▸ **Your instructions**
Carry on the passage about the Die Hard character Powell from the point where it stops.

It had been speculated that Powell would return in a potential sixth film in the franchise, tentatively called McClane. It had been rumored that VelJohnson would reprise his role in the film, and would appear alongside Bruce Willis as McClane, and potentially Samuel L. Jackson reprising his role as Zeus Carver from Die Hard With a Vengeance. However, the project has currently been cancelled outright due to Disney’s acquisition of Fox, and is now planned to be rebooted as a potential streaming service show.

Reception

VelJohnson's portrayal of Powell in the first Die Hard was met with much acclaim from fans. Powell has gone on to become one of the most recognisable characters from the franchise, along with John McClane and Hans Gruber. The dynamic between VelJohnson and Bruce Willis in the film was another source for critical acclaim, with many critics citing Powell as the moral center of the film, and with many considering him to be something of McClane's sidekick. Powell's character arc and development throughout the first film was also seen by many as a highlight of the film, signifying living with a mistake and grief. Powell eventually overcoming his guilt to save McClane and Holly at the end of the film from Karl Vreski was seen as a perfect ending to the character's arc.

▸ **Data to examine**
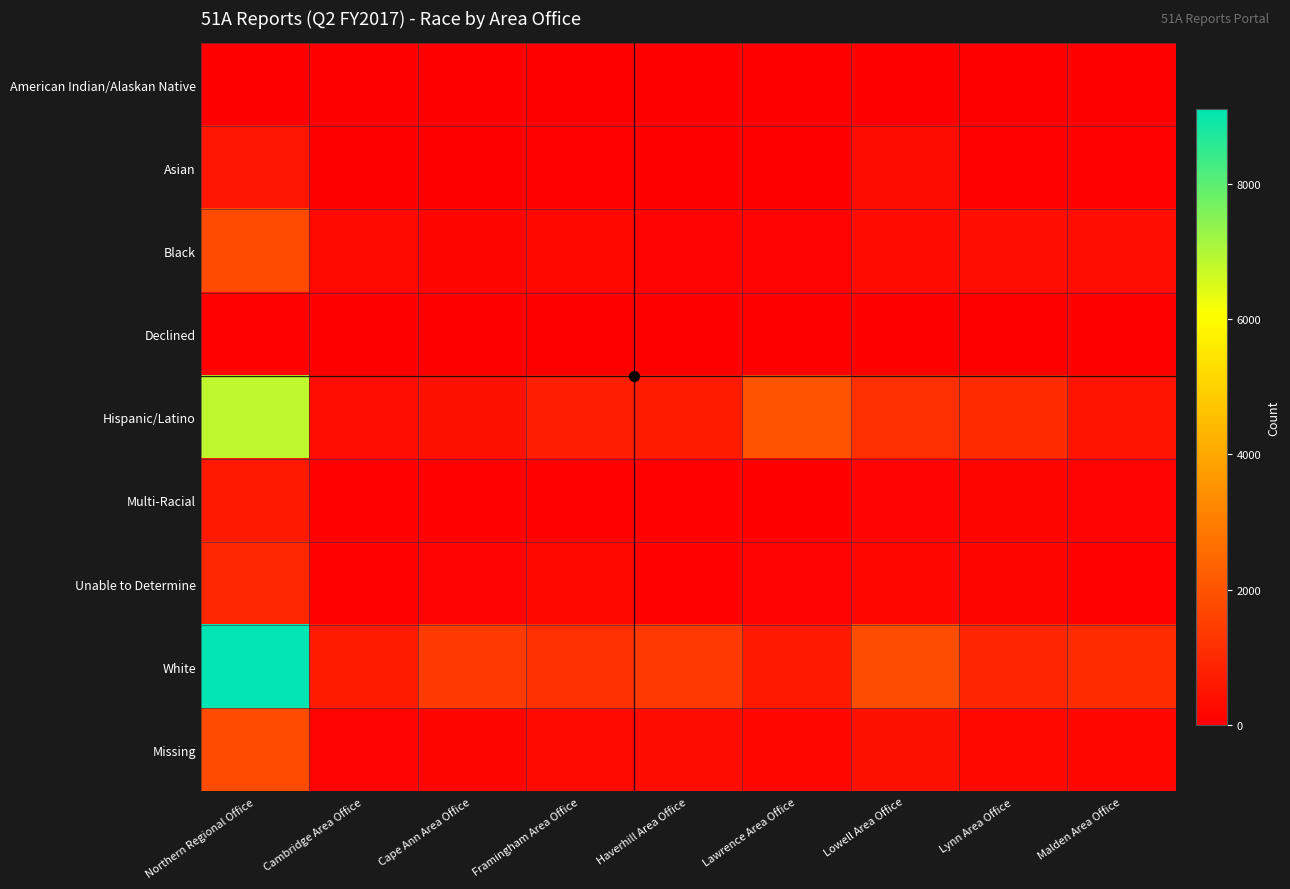

Which series has the largest total across all categories?

White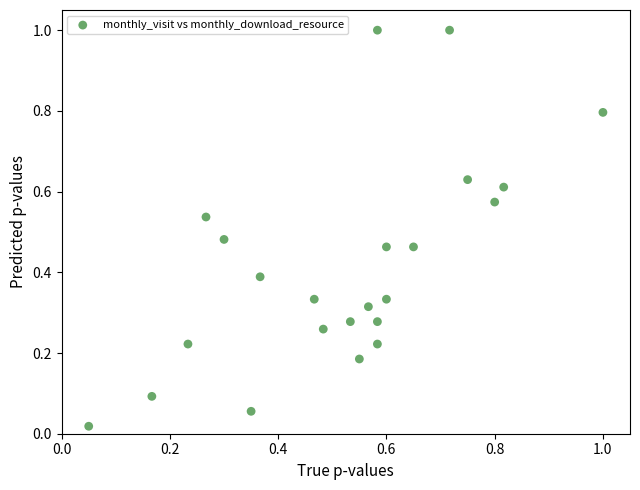

What is the range of X values (max minus min)?

0.9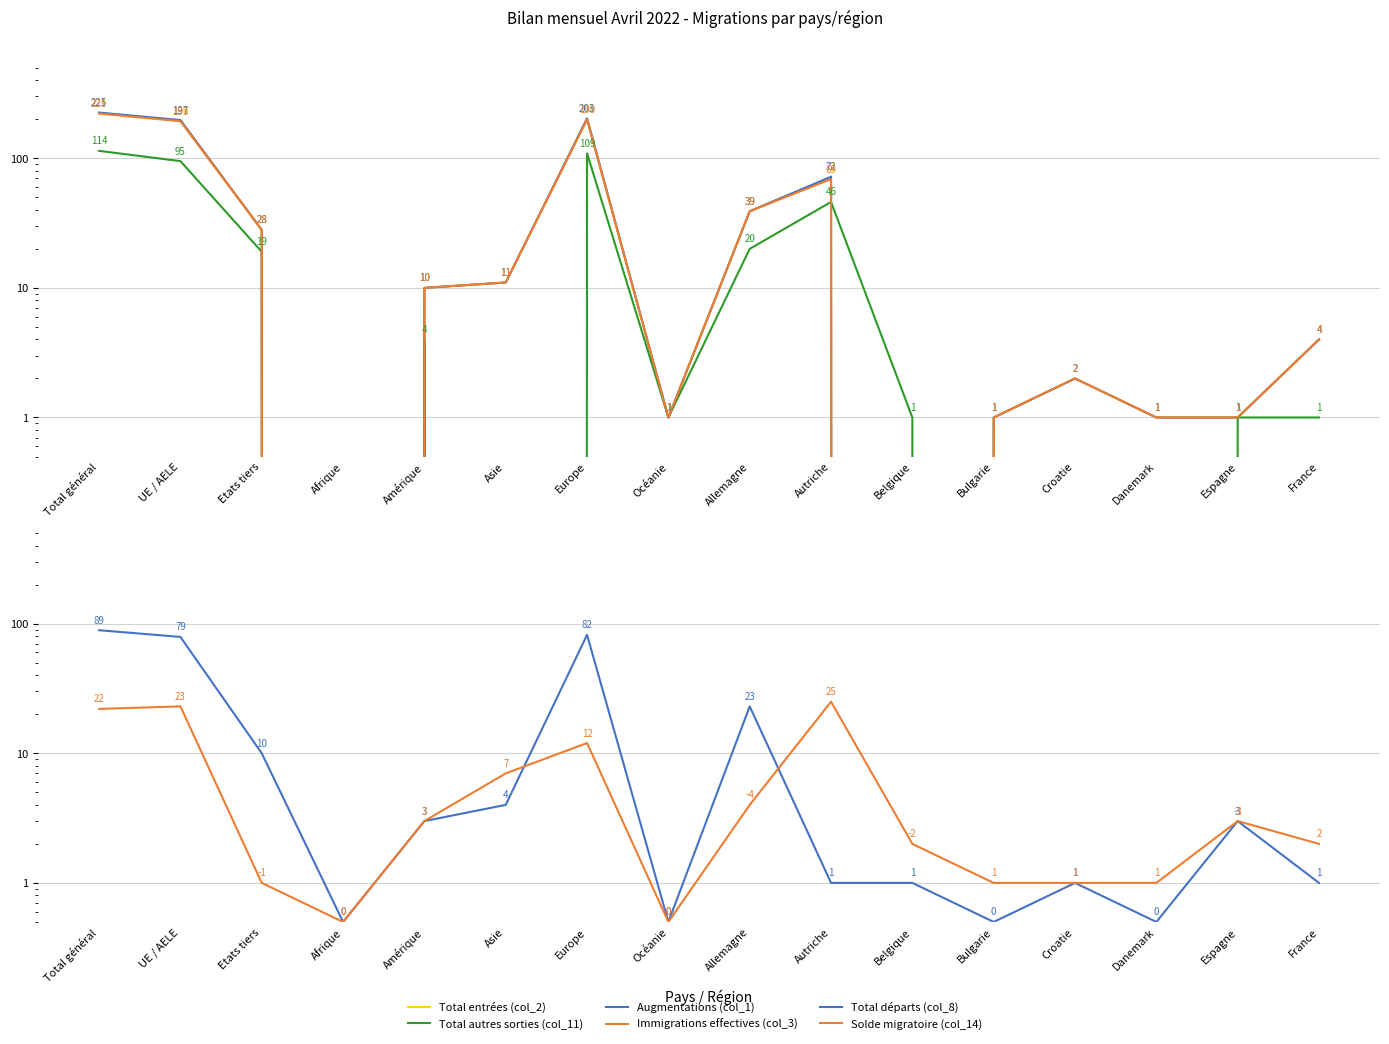

How many intersections are there between Total départs (col_8) and Immigrations effectives (col_3)?

6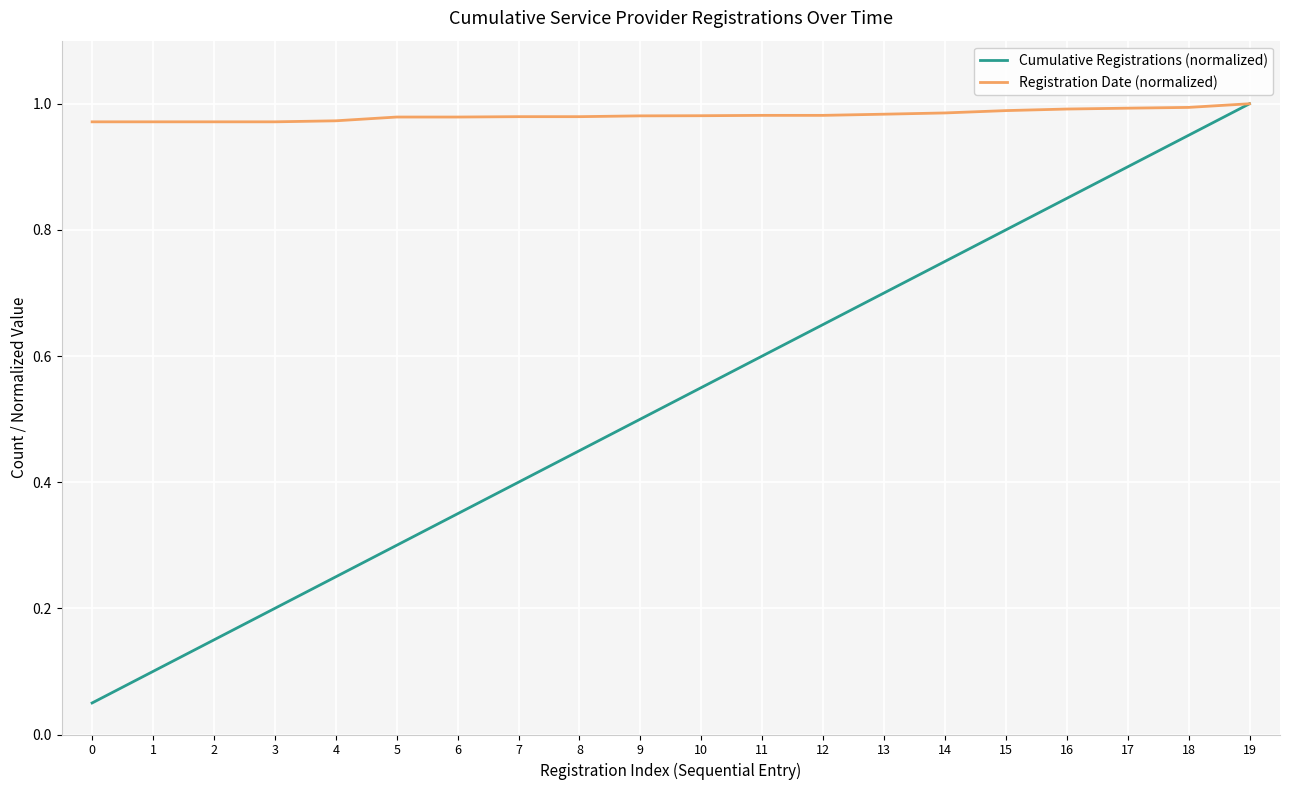

What is the sum of all Registration Date (normalized) values?

19.6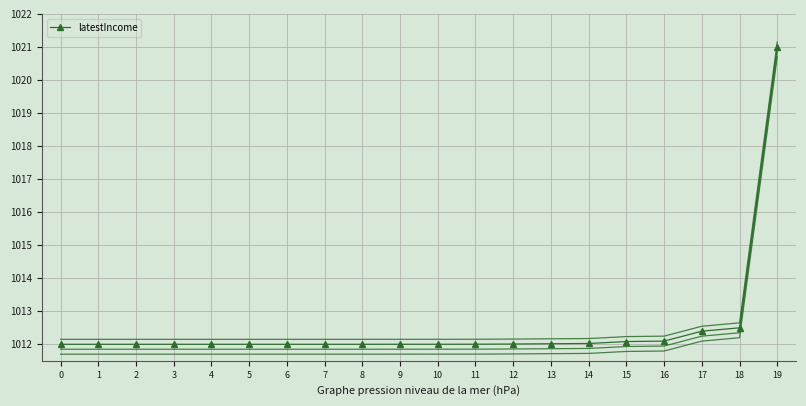

Rank the categories by value from highest to lowest.

19, 18, 17, 16, 15, 14, 13, 12, 11, 10, 9, 8, 7, 0, 1, 2, 3, 4, 5, 6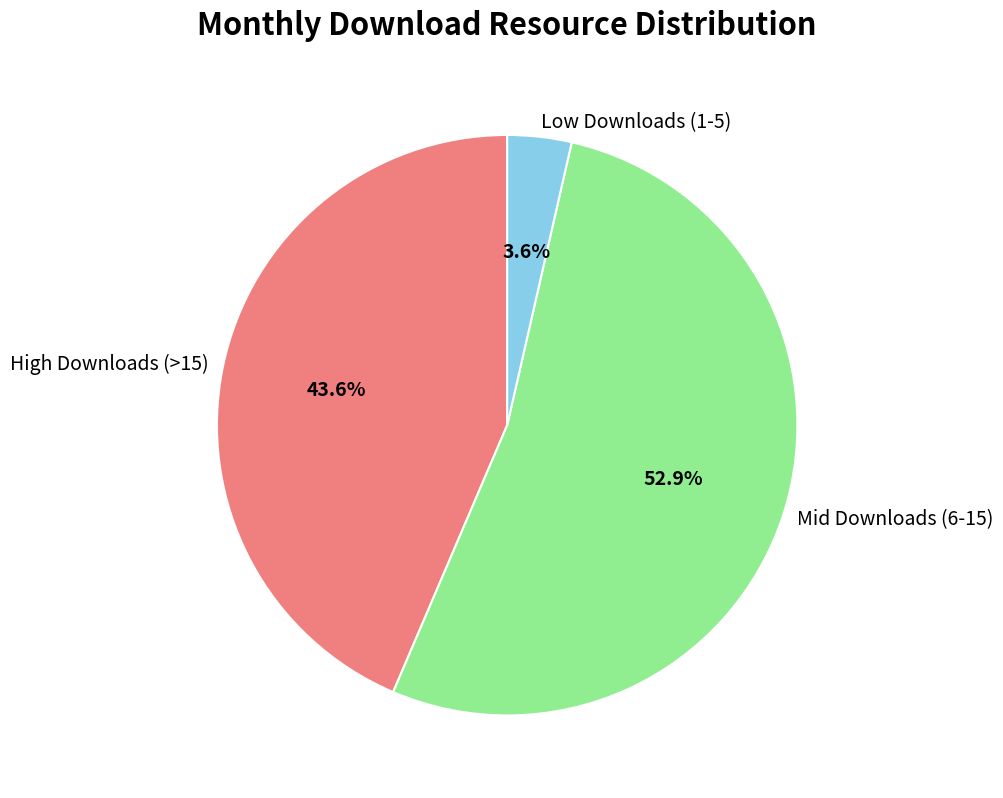

Is there any slice that represents more than half of the pie?

Yes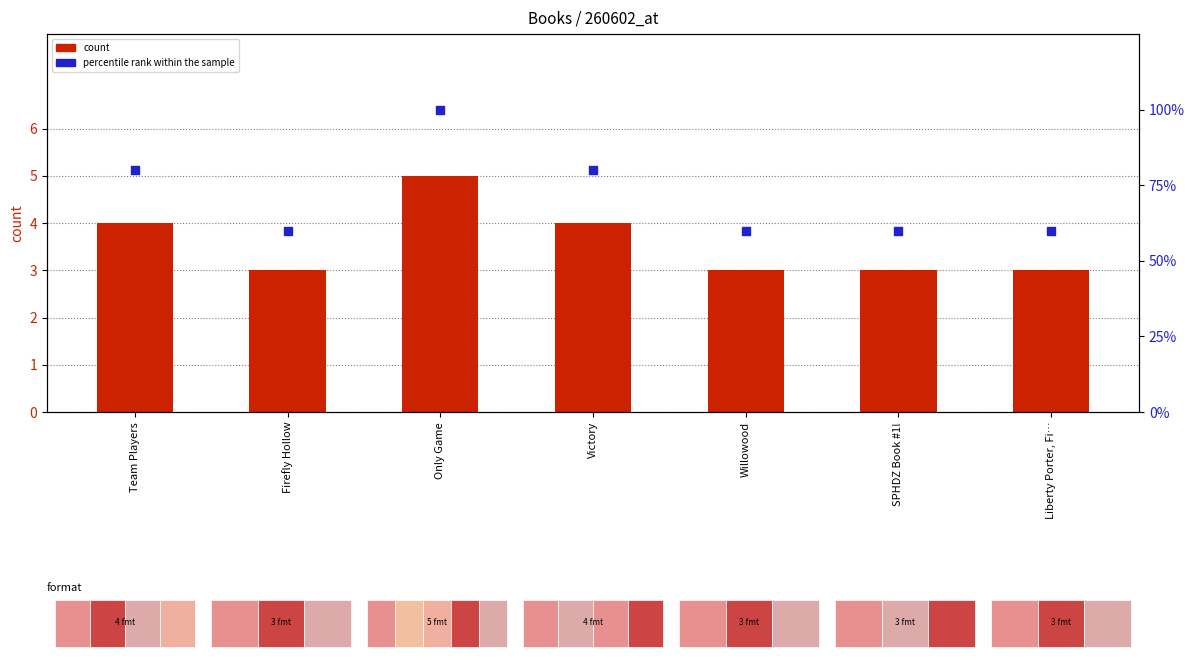

Which series reaches the minimum Y coordinate?

count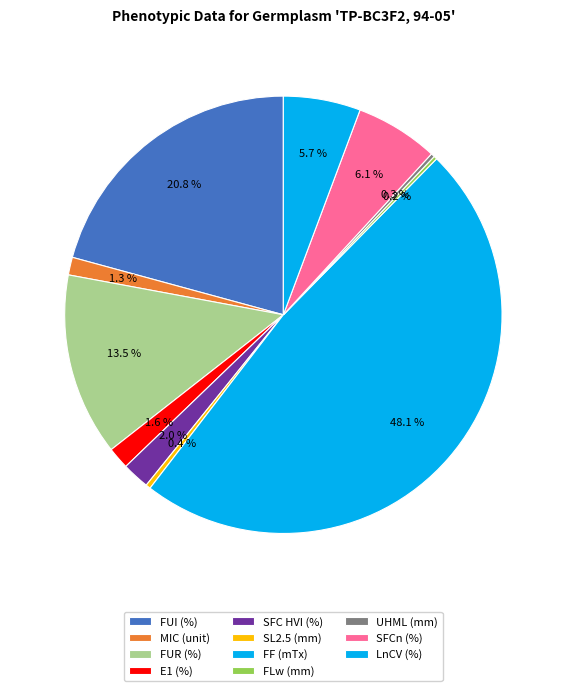

To the nearest percent, what percentage of the pie is LnCV (%)?

6%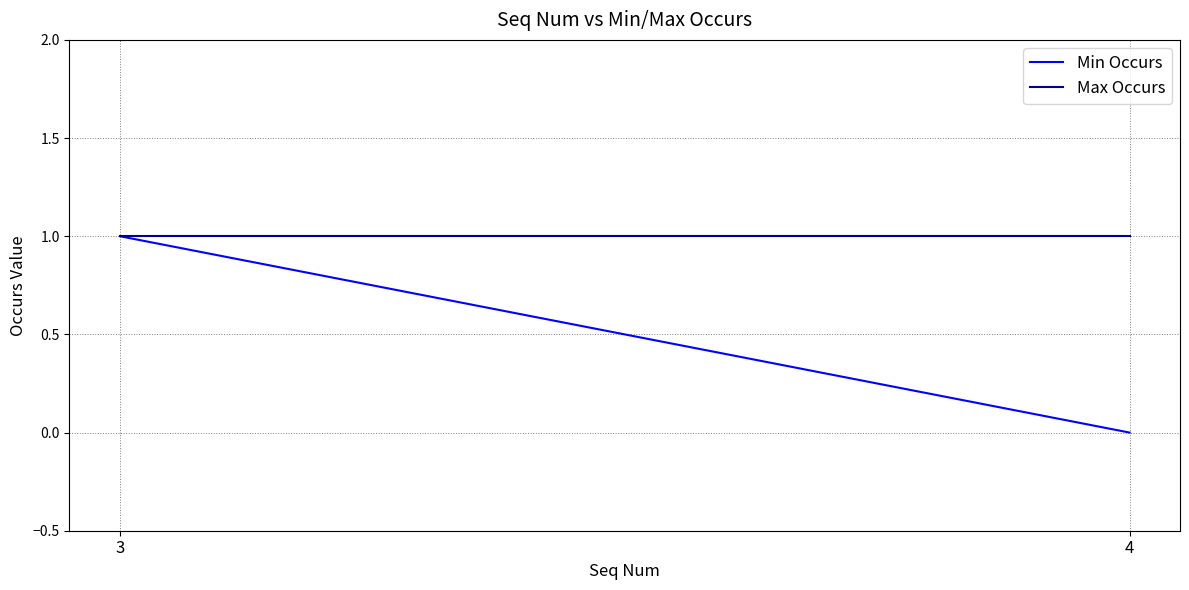

What is the sum of all Min Occurs values?

1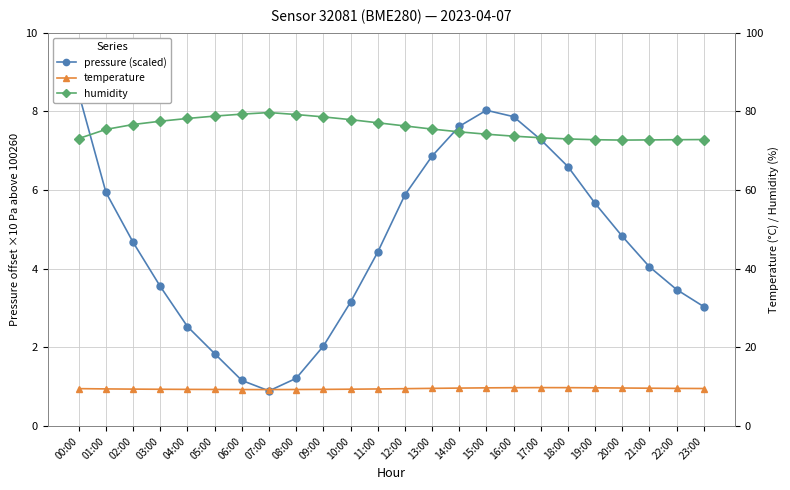

Count the number of categories in the chart.

24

▸ **Answer area**
Legacy

Due to the popularity of his role in Die Hard, VelJohnson gained the role of Carl Winslow on the television sitcom Family Matters. VelJohnson would also appear in television show Chuck reprising his role as Powell in the episode Chuck Versus Santa Claus. VelJohnson would also appear as himself in the television show Brooklyn Nine-Nine, which often references and pays tribute to Die Hard as it is main character Jake Peralta's favourite film. VelJohnson appears in the episode "Bachelor/ette Party" in the show's fifth season during Jake Peralta's bachelor party. VelJohnson is intended to be a part of a scavenger hunt set up by Peralta's best friend, Charles Boyle. However, Peralta and the other attendees, Terry Jeffords and Captain Raymond Holt, ditch the scavenger hunt. Eventually Boyle finds out about the deception and leaves upset. This leads the group to VelJohnson's apartment, where Peralta attempts to apologise to him, where VelJohnson retorts at Peralta and states that he has made an enemy for life, and intends to tell Peralta's idol and VelJohnson's Die Hard co-star Bruce Willis that he sucks. Powell remains one of VelJohnson's favourite and most iconic roles, alongside Carl Winslow from Family Matters. Due to the character's apparent fascination with Twinkies, VelJohnson has commented that many fans give him Twinkies when they meet him. The character's lack of involvement in Die Hard 2'' disappointed fans of the character, who had wished to have seen the character in more than two scenes. The character's absence from the franchise's later instalments has garnered a degree of backlash from fans, who have wished to see the character return in some capacity. Movie critic Chris Stuckmann stated in his review of the film, "I wish there was more Powell in it too, I want more Reginald VelJohnson. I understand that [McClane] is at an airport in a different place."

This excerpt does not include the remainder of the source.